Thirst Trap Map

Civic Infrastructure Playbook v0.1

Communities are not just fighting “data centers.” They’re fighting bundled infrastructure deals: water, power, land, tax incentives, noise, pollution, zoning, and political access.

Data Center Playbook 2026

A basic timeline for how a data center project usually becomes real. Every project is different, but communities can often follow the same eight checkpoints: land, power, water, zoning, incentives, permits, public decisions, and the community record.

Chapter 01

Land

Who owns it? Who optioned it? Was it bought by an LLC? Start with property records, shell company names, acreage, annexation rumors, and signs of quiet site control.

Chapter 02

Power

How much electricity is needed? Is a substation or transmission line involved? Track utility upgrades, grid capacity claims, backup generators, and who is paying for new infrastructure.

Chapter 03

Water

What is the water source? Municipal, aquifer, river authority, reclaimed water, groundwater? Ask what cooling system is proposed and whether water-source claims are specific or vague.

Chapter 04

Zoning

Does the land already allow this use, or do they need rezoning, a specific-use permit, a conditional-use permit, annexation, plat approval, or a site-plan change?

Chapter 05

Incentives

Are they asking for tax breaks, infrastructure help, discounted fees, fast-track review, special districts, or reimbursement agreements? Follow the money and the public cost.

Chapter 06

Permits

Which city, county, state, or federal permits are required?
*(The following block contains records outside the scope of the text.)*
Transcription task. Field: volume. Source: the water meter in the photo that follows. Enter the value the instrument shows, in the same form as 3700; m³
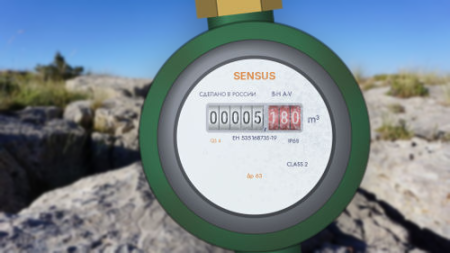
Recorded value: 5.180; m³
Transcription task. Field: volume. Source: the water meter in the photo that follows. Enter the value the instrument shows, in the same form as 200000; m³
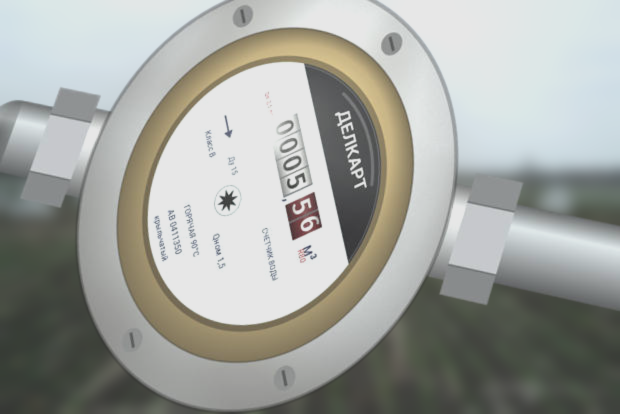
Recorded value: 5.56; m³
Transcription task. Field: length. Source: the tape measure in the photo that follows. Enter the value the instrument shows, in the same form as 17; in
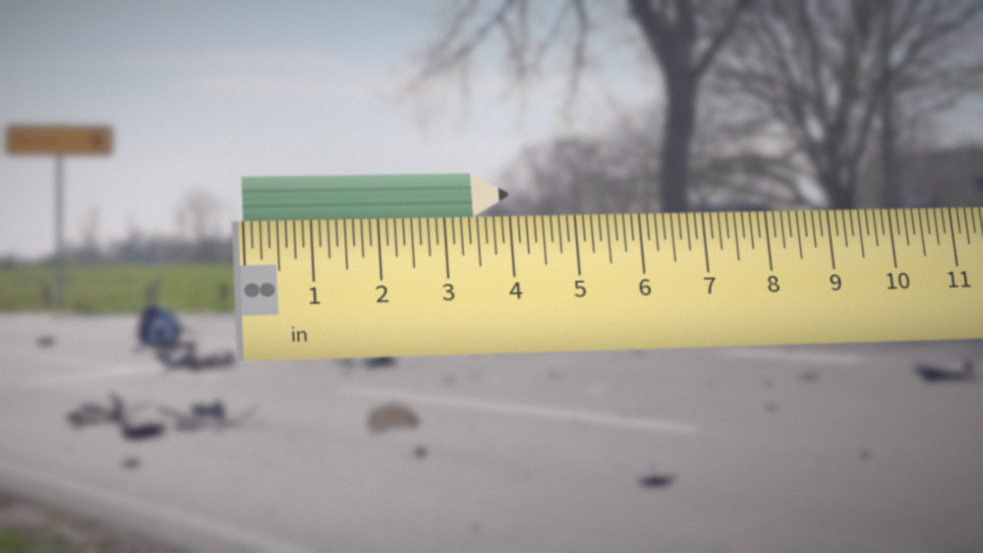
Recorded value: 4; in
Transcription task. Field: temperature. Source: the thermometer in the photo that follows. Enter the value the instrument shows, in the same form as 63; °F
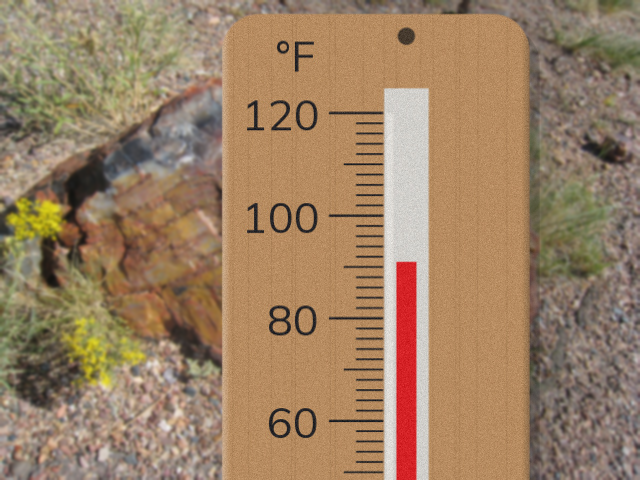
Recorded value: 91; °F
Look for building, grading, stormwater, air, wastewater, wetlands, road access, fire marshal, and utility permits.

Chapter 07

Public Decision Point

Where can people intervene? Planning commission, city council, county court, utility board, public comment, environmental review, incentive agreement, or moratorium discussion.

Chapter 08

Community Record

Who is documenting impacts, testimony, petitions, source links, meeting dates, organizer notes, public statements, and what people are seeing on the ground?

Pattern We’re Seeing

From Missouri City to Fort Worth, Red Oak, and El Paso, communities are organizing around similar concerns: water use, electricity demand, land conversion, political incentives, and public accountability.

Core Players

1. City Government

Mayor, city council, planning/zoning boards, city attorneys, economic development offices.

2. Developers / Operators

Data center companies, landowners, construction firms, investors, and shell LLCs.

3. Utilities / Water Authorities

Water suppliers, river authorities, wastewater, electric providers, and grid operators.

4. Community Groups

Residents, neighborhood coalitions, petition organizers, advocates, and environmental groups.

5. Watchdogs / Media

Local journalists, social media explainers, public records researchers, and citizen documenters.

Community Mapping Questions

What is being built?

Data center, campus, power facility, water agreement, transmission line, rezoning.

Where is the pressure point?

City council vote, zoning change, tax incentive, utility agreement, moratorium, or contract.

What are the impacts?

Water use, electricity demand, noise, light pollution, emissions, land conversion.

Who benefits?

Developer, investors, landowners, city tax base, political campaigns.

Who carries the cost?

Nearby residents, water users, ratepayers, ecosystems, and future generations.

Early Action Toolkit

Find the Project

  • Name
  • Owner
  • Acreage
  • Water source
  • Energy demand
  • Public approvals needed

Track the Decision Path

  • Upcoming council meetings
  • Zoning / planning hearings
  • Incentive agreements
  • Contracts already signed

Build Public Pressure

  • Petitions
  • Public comment
  • Email campaigns
  • Meeting attendance
  • Local media

From Map to Movement

The map shows where projects are emerging. The playbook helps communities understand who is involved, where decisions happen, and how to respond.